PATTERN Cited by 1 source
Fixed CPU pinning for latency-sensitive pool¶
Statement¶
For latency-sensitive connection pooler workloads (and,
by extension, any low-latency network middleware), pin the
pod to an exclusive physical CPU — don't let the scheduler
float it across cores or land it on a sibling hyperthread of
a busy core. On Kubernetes, this means running the pod as
Guaranteed QoS with integer CPU requests and enabling the
CPU Manager static
policy (with full-pcpus-only for HT-aware allocation).
When to use it¶
- Connection poolers (PgBouncer, Envoy in pooling roles, Odyssey, Pgpool-II).
- Low-latency service proxies and API gateways.
- Media / VoIP gateways and realtime protocol bridges.
- Any single-threaded, event-loop process that dominates one core's worth of CPU and for which p99 latency matters.
Why it works¶
Pinning eliminates three latency sources:
- Sibling-HT contention — softirq NET_RX/NET_TX handlers running alongside another network-heavy process on the sibling hyperthread suffer contention for shared microarchitectural resources.
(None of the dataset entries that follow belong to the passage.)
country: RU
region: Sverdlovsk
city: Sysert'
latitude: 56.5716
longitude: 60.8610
See concepts/hyperthread-softirq-contention.
- CPU migration — the kernel's load balancer moves pods between cores, flushing cache and TLB.
- Noisy-neighbour preemption — other pods on the same core take CPU time, inflating run-queue latency.
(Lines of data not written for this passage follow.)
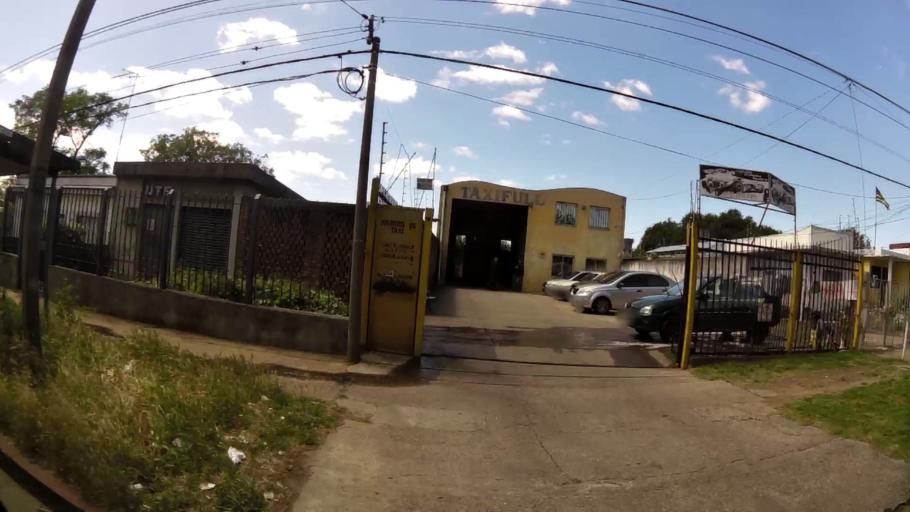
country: UY
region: Montevideo
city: Montevideo
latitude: -34.8516
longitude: -56.1367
The combined effect in Zalando's PgBouncer benchmark: ~2× latency improvement (one isolated physical core vs. two HT-siblings sharing a core).
Implementation¶
Kubernetes path:
apiVersion: v1
kind: Pod
spec:
containers:
- name: pgbouncer
resources:
requests: # integer CPU → Guaranteed QoS
cpu: "2"
memory: "128Mi"
limits:
cpu: "2"
memory: "128Mi"
Plus kubelet flags on the node:
--cpu-manager-policy=static
--cpu-manager-policy-options=full-pcpus-only=true
--reserved-cpus=0-1 # reserve for kubelet/system
Non-Kubernetes path: taskset -c 4,5 pgbouncer ... or
cgroup cpuset.cpus.
Trade-offs¶
- Reduces node packing density — exclusive CPUs mean fewer pods per node.
- Requires capacity planning — system daemons, kubelet, container runtime need reserved CPUs.
- Not free in cloud cost: dedicated cores cost more per request than shared.
- Breaks for bursty workloads — a pinned pod can't steal spare capacity from idle cores.
Seen in¶
- sources/2020-06-23-zalando-pgbouncer-on-kubernetes-minimal-latency — Zalando's prescription for operators that can't tolerate the latency variability of the AZ-spread pooler deployment. Kukushkin: "In view of these results it could be beneficial to configure CPU manager in the cluster, so that this would not be an issue."